Sinema introduces bill to give border agents overtime pay
Yuma Sun
Because of the difficulty hiring and retaining agents, United States Sen. Kyrsten Sinema, Ariz., has introduced the Border Patrol Pay Security Act, which would allow Border Patrol agents the chance to earn time and a half overtime for working between 80 and 100 hours in a two-week period.
Border Patrol spokesperson Jose Garibay said that the standard for Border Patrol agents is working 100 hours in a 14-consecutive-day period.
Some officers get the option of selecting whether they work an eight-, nine- or 10-hour shift in a day, but Garibay said those options apply mostly to special circumstances. “That’s not an option for 99% of the officers,” Garibay said about the shift selection.
Instead, most officers work a 10-hour shift at their designated station for the day. A typical work week reaches 50 hours.
Border Patrol agents currently receive compensation time when they work more than a 10-hour shift. That overtime is compensated with time that counts towards their hours of leave. Garibay explained that it’s similar to accumulating vacation time, except that vacation time is typically generated by working regular hours rather than extra hours.

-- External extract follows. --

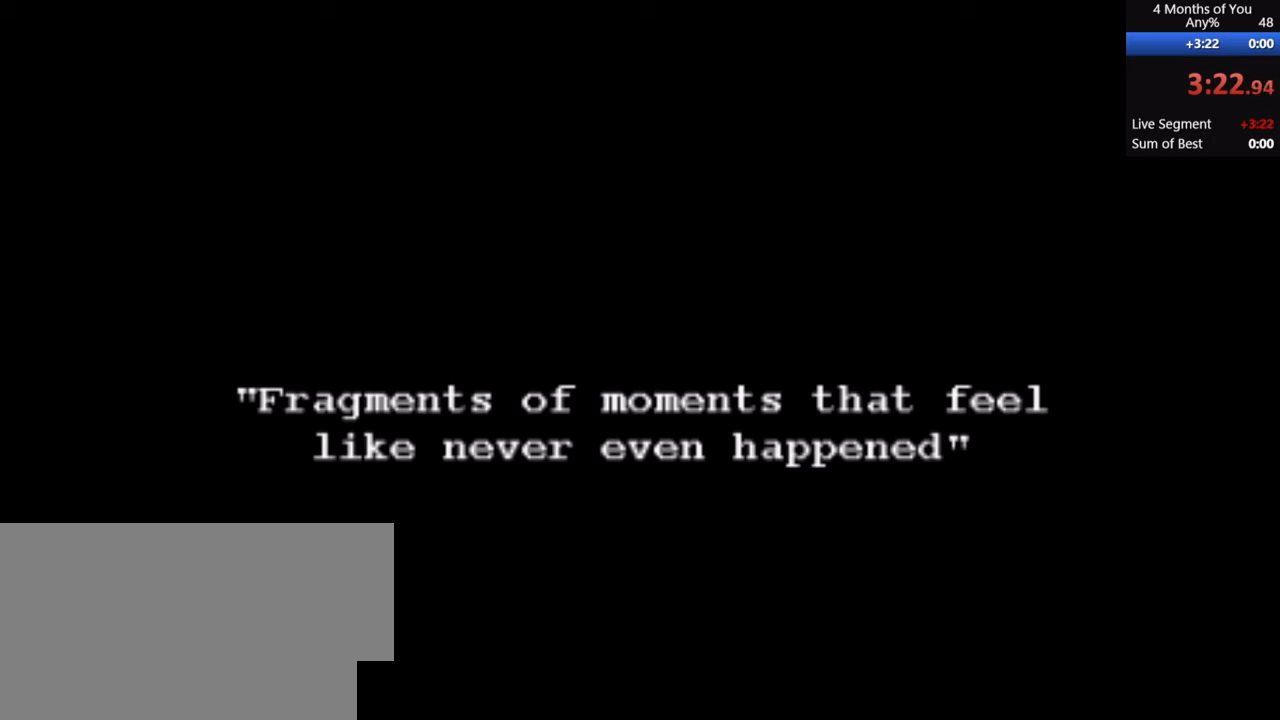
{"keys": [], "mouse": [], "events": [[100, "c", "down"], [200, "c", "up"], [333, "space", "down"], [433, "space", "up"]]}
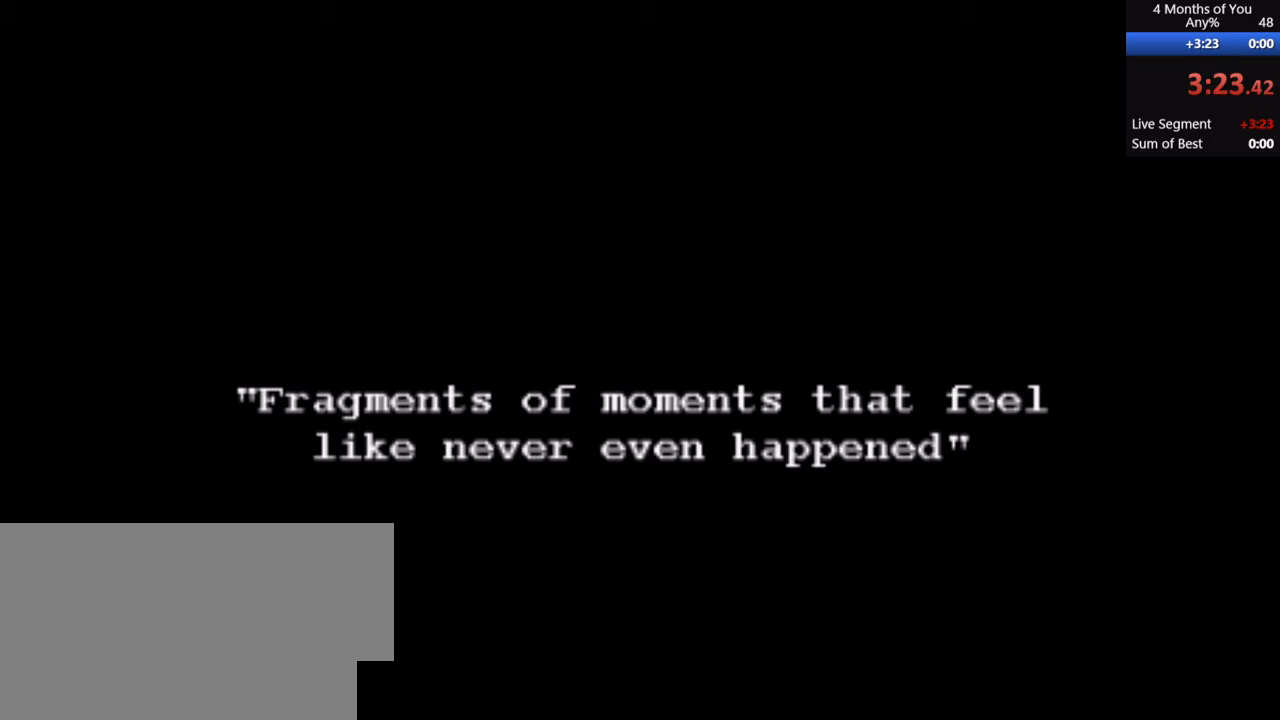
{"keys": [], "mouse": [], "events": []}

The compensation time matches the extra time they worked exactly rather than in hour or half-hour blocks. An agent who works 10 minutes overtime gets 10 minutes of compensation time.
Garibay said that those situations are few and typically happen when an agent has to remain at their station for an unforeseen reason, and agents don’t generate much compensation time.
The Senate bill that Sinema introduced along with Sen. John Cornyn, a Republican from Texas, in mid-January intends to improve recruitment and retention for Border Patrol.
“Strengthening the Border Patrol’s recruitment and retention helps secure our border and keeps Arizonans safe and secure,” Sinema said in a statement about the bill.
To do this, the bill would incentivize Border Patrol with an additional benefit and amend the Fair Labor Standard Act of 1938, the governing labor rights law, to include for Border Patrol agents an overtime slot between 80 and 100 hours.
According to the bill’s text, Border Patrol would have to pay agents who are working between 80 to 100 hours in a 14-consecutive-day period 150 times their regular rate, which is typical time and a half overtime.
Work beyond the 100 hours in that two-week period isn’t covered with overtime pay by the Senate bill, but the bill does add the overtime pay to their compensation time. Border Patrol agents working 80 to 100 hours would receive overtime pay, and agents working more than 100 hours in a two-week period would receive compensation time.
The bill was introduced on Jan. 15 and has since sat in the Senate Committee on Health, Education, Labor and Pensions.